- [Your goal]
From the records below, set down exactly the lines starting with the line that contains "[^33.6.15]: 考異" and going on through the line that contains "[^33.6.18]: 考異". Nothing else is wanted.

- [Data in this exercise]
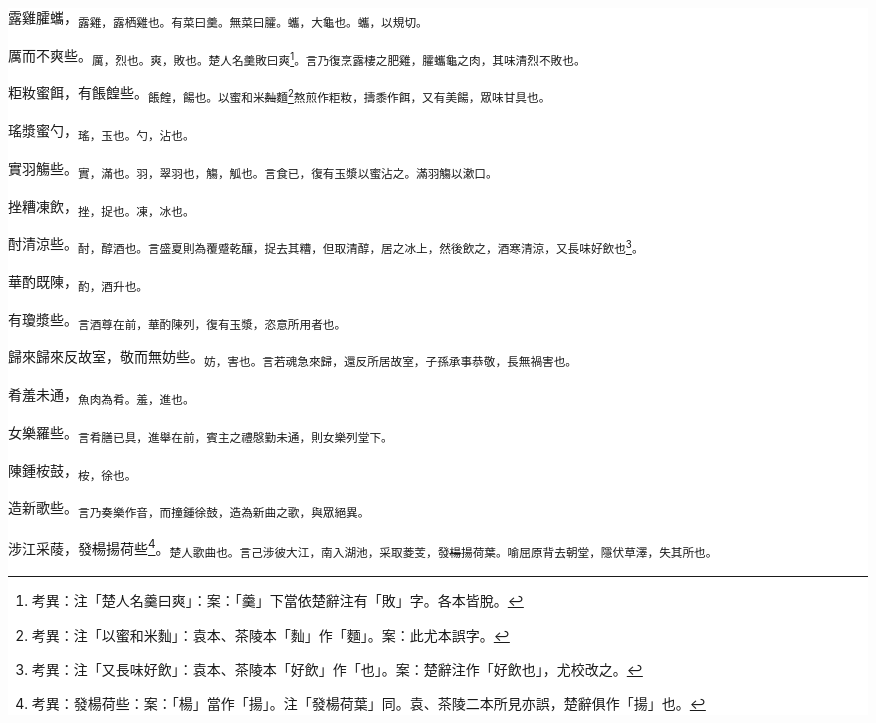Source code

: 露雞臛蠵，<sub>露雞，露栖雞也。有菜曰羹。無菜曰臛。蠵，大龜也。蠵，以規切。</sub>

厲而不爽些。<sub>厲，烈也。爽，敗也。楚人名羹敗曰爽[^33.6.23]。言乃復烹露棲之肥雞，臛蠵龜之肉，其味清烈不敗也。</sub>

粔籹蜜餌，有餦餭些。<sub>餦餭，餳也。以蜜和米~~䴮~~麵[^33.6.24]熬煎作粔籹，擣黍作餌，又有美餳，眾味甘具也。</sub>

瑤漿蜜勺，<sub>瑤，玉也。勺，沾也。</sub>

實羽觴些。<sub>實，滿也。羽，翠羽也，觴，觚也。言食已，復有玉漿以蜜沾之。滿羽觴以漱口。</sub>

挫糟凍飲，<sub>挫，捉也。凍，冰也。</sub>

酎清涼些。<sub>酎，醇酒也。言盛夏則為覆蹙乾釀，捉去其糟，但取清醇，居之冰上，然後飲之，酒寒清涼，又長味好飲也[^33.6.25]。</sub>

華酌既陳，<sub>酌，酒升也。</sub>

有瓊漿些。<sub>言酒尊在前，華酌陳列，復有玉漿，恣意所用者也。</sub>

歸來歸來反故室，敬而無妨些。<sub>妨，害也。言若魂急來歸，還反所居故室，子孫承事恭敬，長無禍害也。</sub>

肴羞未通，<sub>魚肉為肴。羞，進也。</sub>

女樂羅些。<sub>言肴膳已具，進舉在前，賓主之禮慇勤未通，則女樂列堂下。</sub>

陳鍾桉鼓，<sub>桉，徐也。</sub>

造新歌些。<sub>言乃奏樂作音，而撞鍾徐鼓，造為新曲之歌，與眾絕異。</sub>

涉江采䔖，發~~楊~~揚荷些[^33.6.26]。<sub>楚人歌曲也。言己涉彼大江，南入湖池，采取菱芰，發~~楊~~揚荷葉。喻屈原背去朝堂，隱伏草澤，失其所也。</sub>


[^33.1.1]: 考異：與汝遊兮九河衝飆起兮水揚波：何校云洪興祖謂此二句河伯章中語，王逸無注，古本無此二句。陳同。案：其說是也。詳五臣濟有解「九河衝飆」之注，是其本有此二句，各本所見皆以五臣亂善而誤衍，又失著校語也。楚辭亦衍，或即五臣之所本，要以古本無為是。
[^33.1.2]: 考異：注「睇微盻也」：茶陵本「盻」作「眄」，袁本作「盼」。案：楚辭作「眄」，「眄」字是也。下「美目盻然」，各本及楚辭皆作「盼」，非。洪興祖引說文「南楚謂眄曰睇，眄，眠見切」，可證。逸以「眄」注「睇」，二字俱當作「眄」，與詩「美目盼兮」無涉。洪於下又引詩者，所見已誤下「眄」為「盼」耳。七啟「睇眄流光」注引此，亦其證。
[^33.1.3]: 考異：注「猿號狖呴」：案：「號狖」當依楚辭注作「狖號」。袁、茶陵二本作「猴號」。考楚辭「狖夜鳴」。洪興祖本「狖」作「又」，云「又」一作「狖」。然則作「狖」之本，此注則云「猿狖號呴」；作「又」之本，此注則云「猿猴號呴」也。下注「猿狖善鳴」，亦當然。袁本正文作「又」，茶陵本正文作「狖」，蓋善「狖」、五臣「又」而不同，二本失著校語。此及下俱作「猴」，非。
[^33.2.1]: 考異：旦余濟兮江湘：案：「兮」當作「乎」，此尤本誤字。袁本、茶陵本、楚辭皆可證。
[^33.2.2]: 考異：注「言明旦之者」：案：當依楚辭注去「之」字。各本皆衍。
[^33.2.3]: 考異：邸余車兮方林：袁本、茶陵本「邸」作「低」。案：楚辭作「低」，洪興祖本作「邸」，云「邸一作低」，補注以為「低」無「舍」義，非也。廣雅釋詁四「宿，次；低，弛，舍也」。洪失之未考。袁、茶陵二本無校語。善引逸是「低」字，五臣亦同，尤延之乃改「邸」耳。
[^33.2.4]: 考異：注「捨於方林」：案：「捨」當依楚辭注作「舍」。各本皆誤。
[^33.2.5]: 考異：苟余心其端直兮：袁本云逸無「心」字。茶陵本五臣有「心」字。案：楚辭有「心」字。二本所見，蓋傳寫脫。此亦初無而尤脩改添之。
[^33.2.6]: 考異：注「自刑體」：案：「體」上當依楚辭添「身」字。各本皆脫。
[^33.3.1]: 考異：以潔楹乎：袁本、茶陵本「潔」作「絜」，是也。案：單行楚辭正作「絜」。洪興祖本作「潔」，非。
[^33.3.2]: 考異：若水中之鳧乎：何校去「乎」字。案：洪興祖云一無「乎」字，何據之，是也。各本皆衍。
[^33.4.1]: 考異：聖人不凝滯於物：茶陵本「於」下有「萬」字，云五臣無。袁本云逸有。案：楚辭無。洪興祖云一本「物」上有「萬」字。此亦初有而尤脩改去之。何、陳皆云衍，是也。史記亦無。</sub>
[^33.4.2]: 考異：注「笑難斷也」：袁本、茶陵本「難斷」作「離齗」。案：此尤本誤字。
[^33.5.1]: 考異：注「視江河也」：案：「江河」當作「河江」。各本皆倒。此以「江」與上「傷」「方」、下「鄉」為韻。楚辭注亦倒。凡此篇逸注用韻，其誤有可以所協推知者，例如此。
[^33.5.2]: 考異：注「還故鄉」：案：「鄉」下當依楚辭注添「也」字。各本皆脫。
[^33.5.3]: 考異：注「歎息也」：案：「歎」下當依楚辭注添「累」字。各本皆脫。
[^33.5.4]: 考異：注「身困窮也」：案：「窮」當依楚辭注作「極」。各本皆誤。
[^33.5.5]: 考異：注「意未明也」：案：「明」當依楚辭注作「服」。各本皆誤。
[^33.5.6]: 考異：注「奮翼呼」：案：「呼」上當依楚辭注添「鳴」字。各本皆脫。
[^33.5.7]: 考異：注「迴逝言還」：袁本、茶陵本「還」作「邁」。案：此尤本誤字。
[^33.5.8]: 考異：注「爾雅曰四時和為通正」：袁本、茶陵本無此九字。案：無者是也。楚辭注正無，尤校添，甚非。
[^33.5.9]: 考異：收恢炱之孟夏兮：袁本、茶陵本「炱」作「台」。案：「台」字是也。善注舞賦「恢炱」，引此作「台」，而云「炱與台古字通」。可見善自作「台」，甚明。尤延之校改作「炱」，非是。楚辭作「![&#x70B1;](images/70B1.png)」，洪興祖本作「台」，云「台」一作「![&#x70B1;](images/70B1.png)」，一作「炱」。雖自有據，然不容以之改善也。
[^33.5.10]: 考異：注「以養民」：案：「民」下當依楚辭注添「也」字。各本皆脫。
[^33.5.11]: 考異：注「以茂美樹」：案：「美」下當依楚辭注添「之」字。各本皆脫。
[^33.5.12]: 考異：注「竄巖藪也」：案：「藪」當依楚辭注作「穴」。各本皆誤。
[^33.5.13]: 考異：注「及兄弟也」：案：「兄弟」當依單行楚辭注作「弟兄」。各本及洪興祖本楚辭注皆誤倒。
[^33.5.14]: 考異：注「以興在位之賢臣也」：案：「賢」當依楚辭注作「貴」。各本皆偽。
[^33.5.15]: 考異：何曾華之無實兮：袁本、茶陵本校語云逸無「華」字。案：此亦初無而尤脩改添之。考楚辭有，當是傳寫誤脫，二本據所見為校語耳。
[^33.5.16]: 考異：注「政言德惠所由出之也」：案：當依楚辭注作「言政令德惠所由出也」。各本皆誤。
[^33.5.17]: 考異：注「心惻隱也」：案：「惻隱」當依楚辭注作「隱惻」。各本皆倒。
[^33.5.18]: 考異：注「而逐放也」：袁本、茶陵本「逐放」作「放逐」。案：此尤本誤倒。
[^33.5.19]: 考異：后土何時而得乾：袁本、茶陵本「而」作「兮」。案：楚辭「而」，洪興祖云「而」一作「兮」。此或善「而」、五臣「兮」，否則尤延之校改「兮」作「而」，今無以考之。
[^33.5.20]: 考異：注「慕歸堯舜之明德也」：案：「明德」當依楚辭注作「聖明」。各本皆誤。
[^33.5.21]: 考異：注「終年歲也」：案：「年歲」當作「歲年」。各本及楚辭注皆倒。
[^33.6.1]: 考異：注「欲使巫陽招之也」：袁本、茶陵本無「招之」二字。案：無者是也。單行楚辭無，洪興祖本有。尤依之添，非。
[^33.6.2]: 考異：恐後之謝：茶陵本「之謝」作「謝之」，云五臣無「之」字。袁本無「謝」，下校語云逸有「之」。案：楚辭作「之謝」，故尤延之校改，其實非也。洪興祖云一云「謝之」，即袁、茶陵所見本；一無「之」字，即五臣本也。
[^33.6.3]: 考異：注「必卜筮之法」：袁本、茶陵本「必」下有「去」字。案：此尤本脫。
[^33.6.4]: 考異：得人肉而祀：袁本、茶陵本「而」作「以」。案：楚辭作「而」，洪興祖本作「以」。或尤延之校改「以」作「而」，今亦無以考之。
[^33.6.5]: 考異：注「常食蠃蚌」：袁本、茶陵本「蠃」作「龜」。案：楚辭注作「蠃」。此亦尤校改。
[^33.6.6]: 考異：旋入雷淵：袁本、茶陵本「淵」作「泉」，注同。案：楚辭作「淵」。案：此必尤延之校改。
[^33.6.7]: 考異：注「皆有蠆毒」：袁本、茶陵本作「蠆」。案：皆非也，當依楚辭注作「䘍]」。
[^33.6.8]: 考異：注「言啄天下欲上之人」：何校「言」改「主」，陳同。案：楚辭注作「主」，是也。各本皆誤。
[^33.6.9]: 考異：注「言有丈夫」：袁本、茶陵本無「丈」字。案：楚辭注有，尤校添之。
[^33.6.10]: 考異：注「雕鏤綺木使方好也」：案：「綺」當依楚辭注作「連」，各本皆誤。
[^33.6.11]: 考異：注「詩云肆筵設机」：袁本、茶陵本「肆」作「設」。案：「設」字是也。「設筵設机」者，公劉之「俾筵俾几」也。凡叔師所引，皆非今毛詩。單行楚辭作「設」，洪興祖本誤為「肆」。今毛詩仍無「肆筵設机」之文，尤誤取之以校改，非。
[^33.6.12]: 考異：注「言大夫有二列之樂左傳曰晉悼公」：袁本無「有左傳曰」四字。茶陵本亦無，「樂」作「故」。案：各本皆非也，當依楚辭注作「言大夫有二列之樂故晉悼公」。
[^33.6.13]: 考異：注「垂鬢下髮」：袁本、茶陵本作「垂髮下鬋」。案：單行楚辭注作「垂髮鬢下鬋」，洪興祖本作「垂鬢鬘下髮」，互有不同，蓋尤以意校改如此，未必是也。
[^33.6.14]: 考異：注「發言中禮意者也」：袁本、茶陵本無「發」字。案：單行楚辭注無，洪興祖本有，尤校添之。
[^33.6.15]: 考異：注「時竊視安詳諦」：案：當依楚辭注重「時」字，「諦」上有「審」字。各本皆脫。
[^33.6.16]: 考異：注「飾幬帳之高堂」：陳云「帳」下當有「張」字，是也。楚辭注有。各本皆脫。
[^33.6.17]: 考異：注「皆衣虎豹之文異采之飾」：袁本、茶陵本無「之文」二字。案：楚辭注有，尤校添之。
[^33.6.18]: 考異：注「羅列之陳」：案：「之」當依楚辭注作「而」，各本皆誤。
[^33.6.19]: 考異：臑若芳些：袁本作「胹」，校語云逸本作「腝」。茶陵本作「臑」，云五臣作「胹」。案：楚辭作「臑」。洪興祖云「臑」一作「腝」，一作「胹」。此注「臑仁珠切」，似善作「臑」，或袁本校語有偽。否則，音非善舊也。
[^33.6.20]: 考異：注「爛熟之則𦠆美也」：袁本、茶陵本無「爛」字。案：楚辭注有，尤校添之。
[^33.6.21]: 考異：注「藷蔗也」：袁本、茶陵本「藷」作「謂」。案：當作「諸」，下文可證。楚辭注作「藷」，與善異本，尤校改失之。
[^33.6.22]: 考異：注「鴻鴈也」：袁本、茶陵本「鴈」作「鸕」。案：洪興祖本作「鴈」，單行本作「鴈鸕」，蓋改「鸕」為「鴈」而兩有。考九思悼亂云「鴻鸕兮振翅」，是作「鸕」未必非也。
[^33.6.23]: 考異：注「楚人名羹曰爽」：案：「羹」下當依楚辭注有「敗」字。各本皆脫。
[^33.6.24]: 考異：注「以蜜和米䴮」：袁本、茶陵本「䴮」作「麵」。案：此尤本誤字。
[^33.6.25]: 考異：注「又長味好飲」：袁本、茶陵本「好飲」作「也」。案：楚辭注作「好飲也」，尤校改之。
[^33.6.26]: 考異：發楊荷些：案：「楊」當作「揚」。注「發楊荷葉」同。袁、茶陵二本所見亦誤，楚辭俱作「揚」也。
[^33.6.27]: 考異：注「誠足怪奇也」：袁本、茶陵本「足」作「獨」。案：單行楚辭作「獨」，洪興祖本作「足」，尤校改之。
[^33.6.28]: 考異：注「投六箸行六棋」：袁本、茶陵本「行」下無「六」字。案：楚辭注有，尤校添之。
[^33.6.29]: 考異：注「比集者也」：案：當依楚辭注去「者」字。各本皆衍。
[^33.6.30]: 考異：注「又曰和樂且耽」：案：「耽」當依楚辭注作「湛」。各本皆誤。凡逸所引，皆非今毛詩，此必不知者改。
[^33.6.31]: 考異：注「言蘭芳以喻賢人」：袁本、茶陵本無「言」字。案：楚辭注「言」字在下句首，蓋尤校添而誤其處。
[^33.6.32]: 考異：酎飲既盡歡：何校去「既」字。茶陵本云五臣無「既」字。袁本云逸有「既」字。案：楚辭無。洪興祖云一本「盡」上有「既」字，即此本也。此不當有，恐傳寫衍。各本所見皆誤。
[^33.6.33]: 考異：汨吾南征些：何校去「些」字。下「白芷生些」同。案：楚辭無。各本皆衍。
[^33.6.34]: 考異：菉蘋齊葉兮：袁本、茶陵本「蘋」作「薠」，下有「煩」音。案：此必善「蘋」，五臣「薠」也。「湘夫人登白蘋以騁望」，二本校語有明文，此正同。彼二本所見以五臣亂善而失著校語，尤所見不誤。袁本所載逸注中字作「蘋」，亦不誤。楚辭作「蘋」，即此本也。洪興祖云「蘋」一作「薠」，即五臣本也。又案：洪興祖補注於湘夫人云「薠」一作「蘋」非是。其說殊誤。逸注上云「蘋草秋生」，其下「鳥萃兮蘋中」注云「鳥當集木巔而言草中」，文自相承，二句既同一草，必同一字，不得如五臣之上一字作「薠」，下一字作「蘋」。或又謂「白蘋」與「蘋」不當一物異稱。獨不見九辯「鳳凰」與「鳳」雜錯稱之乎？逸注本無可疑，洪未達其旨，附正之於此。
[^33.6.35]: 考異：注「爾雅曰」：袁本、茶陵本無此三字。案：無者是也，楚辭注無。
[^33.6.36]: 考異：注「懷所見自傷哀也」：何校「懷」改「據」，陳同。案：楚辭注作「據時」二字，是也。何、陳但改「據」字，其「時」字仍不補，未詳所出。袁、茶陵二本亦作「懷」。
[^33.6.37]: 考異：注「煙上蒸于天」：袁本、茶陵本無「于」字。案：此尤校添之，其實誤也。楚辭注亦無。
[^33.6.38]: 考異：注「謂日也」：袁本、茶陵本無「謂」字。案：此尤校添之，其實誤也。楚辭注亦無。
[^33.6.39]: 考異：時不見淹：袁本、茶陵本「見」作「可」。案：楚辭作「可以」，單行本舊校云一作「時不見淹」。洪興祖本云：一云「時不淹」，一云「時不可淹」，一云「時不見淹」，疑善「見」、五臣「可」，二本非而尤是也，但無明文可以考之。
[^33.6.40]: 考異：注「水旁林木中」：袁本、茶陵本無「木」字。案：楚辭注有，尤校添之。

- [Output below]
[^33.6.15]: 考異：注「時竊視安詳諦」：案：當依楚辭注重「時」字，「諦」上有「審」字。各本皆脫。
[^33.6.16]: 考異：注「飾幬帳之高堂」：陳云「帳」下當有「張」字，是也。楚辭注有。各本皆脫。
[^33.6.17]: 考異：注「皆衣虎豹之文異采之飾」：袁本、茶陵本無「之文」二字。案：楚辭注有，尤校添之。
[^33.6.18]: 考異：注「羅列之陳」：案：「之」當依楚辭注作「而」，各本皆誤。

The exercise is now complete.